There are social currents today that want to isolate religion from other forms of knowledge and experience in order to marginalise it. One of the things which I challenge is the desire to separate Christianity from rational inquiry. Many of our 'new atheists' seem unable to cope with the notion of an intelligent, reflective Christian faith. But the Catholic Christian tradition is characterised by a close relationship between reasoned understanding and religious faith. Faith for us is the flowering of reason, not its betrayal. Catholic Christianity is characterised by three things: first of all, the richness of its spiritual and mystical traditions; secondly, the clarity of its theology which brings theology and philosophy together and gives us an articulate intellectual expression of the knowledge born of faith; and thirdly, the stability and strength of its structure as a community held in communion and truth by the Pope and Bishops.
Our faith is not founded on the conclusions of reason, but it is grounded in the Logos, the expressive Word that comes from God, and it is compatible with reasoned thought. Pope Benedict has drawn our attention to this in the early Christian centuries when he said that the 'inner rapprochement between Biblical faith and Greek philosophical inquiry was an event of decisive importance' for world history.2 This can be seen even in the New Testament where St Paul is not afraid to draw upon ideas from Stoic philosophy which he weaves into his Biblical, Jewish and Christian themes. He says that Christians should keep a right mind, practising a discernment to choose the better, aiming at the right end, seeking contentment (in Greek: autarkeia) in their state of life, with joy even when suffering, because they live in a commonwealth (in Greek: politeuma). 3
St Paul derives these ideas from Stoic philosophers and he uses them as a Christian thinker. Non-Christian ideas have found their way into the Christian Scriptures. The Wisdom writings of the Old Testament are permeated by Greek philosophical ideas. And why not? As Pope Benedict has reminded us, from its very beginning Christian thought has drawn upon ideas in non-Christian philosophy and culture and seen them as 'seeds' of the divine Word that becomes enfleshed in Christ. Christ is the fulfilment of the divine presence in the minds and hearts of all human beings, the fulfilment of culture and social life.

Problem requirements –
Copy out the passage on Christian faith and reason word for word.

Data provided –
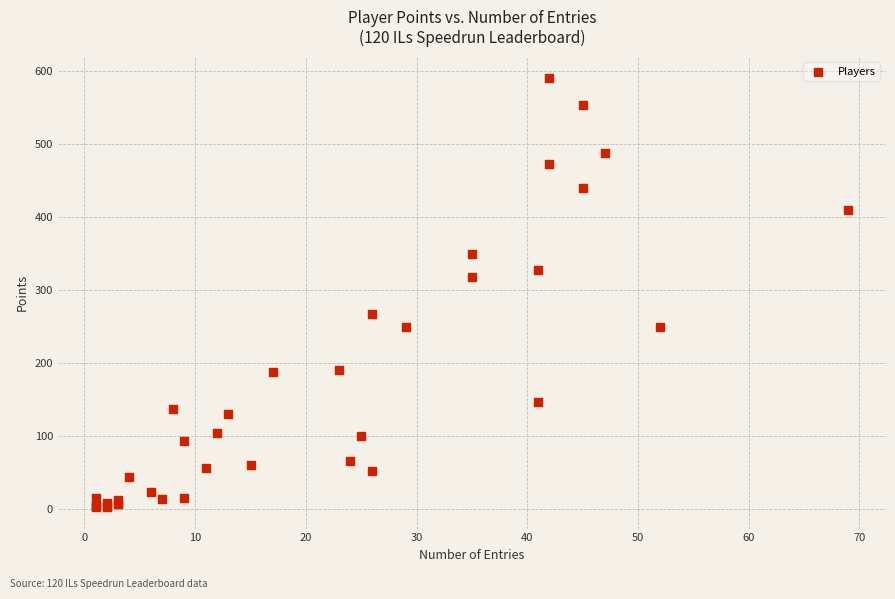

What Y value in the scatter plot is closest to 296?

318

Solution for this task –
There are social currents today that want to isolate religion from other forms of knowledge and experience in order to marginalise it. One of the things which I challenge is the desire to separate Christianity from rational inquiry. Many of our 'new atheists' seem unable to cope with the notion of an intelligent, reflective Christian faith. But the Catholic Christian tradition is characterised by a close relationship between reasoned understanding and religious faith. Faith for us is the flowering of reason, not its betrayal. Catholic Christianity is characterised by three things: first of all, the richness of its spiritual and mystical traditions; secondly, the clarity of its theology which brings theology and philosophy together and gives us an articulate intellectual expression of the knowledge born of faith; and thirdly, the stability and strength of its structure as a community held in communion and truth by the Pope and Bishops.
Our faith is not founded on the conclusions of reason, but it is grounded in the Logos, the expressive Word that comes from God, and it is compatible with reasoned thought. Pope Benedict has drawn our attention to this in the early Christian centuries when he said that the 'inner rapprochement between Biblical faith and Greek philosophical inquiry was an event of decisive importance' for world history.2 This can be seen even in the New Testament where St Paul is not afraid to draw upon ideas from Stoic philosophy which he weaves into his Biblical, Jewish and Christian themes. He says that Christians should keep a right mind, practising a discernment to choose the better, aiming at the right end, seeking contentment (in Greek: autarkeia) in their state of life, with joy even when suffering, because they live in a commonwealth (in Greek: politeuma). 3
St Paul derives these ideas from Stoic philosophers and he uses them as a Christian thinker. Non-Christian ideas have found their way into the Christian Scriptures. The Wisdom writings of the Old Testament are permeated by Greek philosophical ideas. And why not? As Pope Benedict has reminded us, from its very beginning Christian thought has drawn upon ideas in non-Christian philosophy and culture and seen them as 'seeds' of the divine Word that becomes enfleshed in Christ. Christ is the fulfilment of the divine presence in the minds and hearts of all human beings, the fulfilment of culture and social life.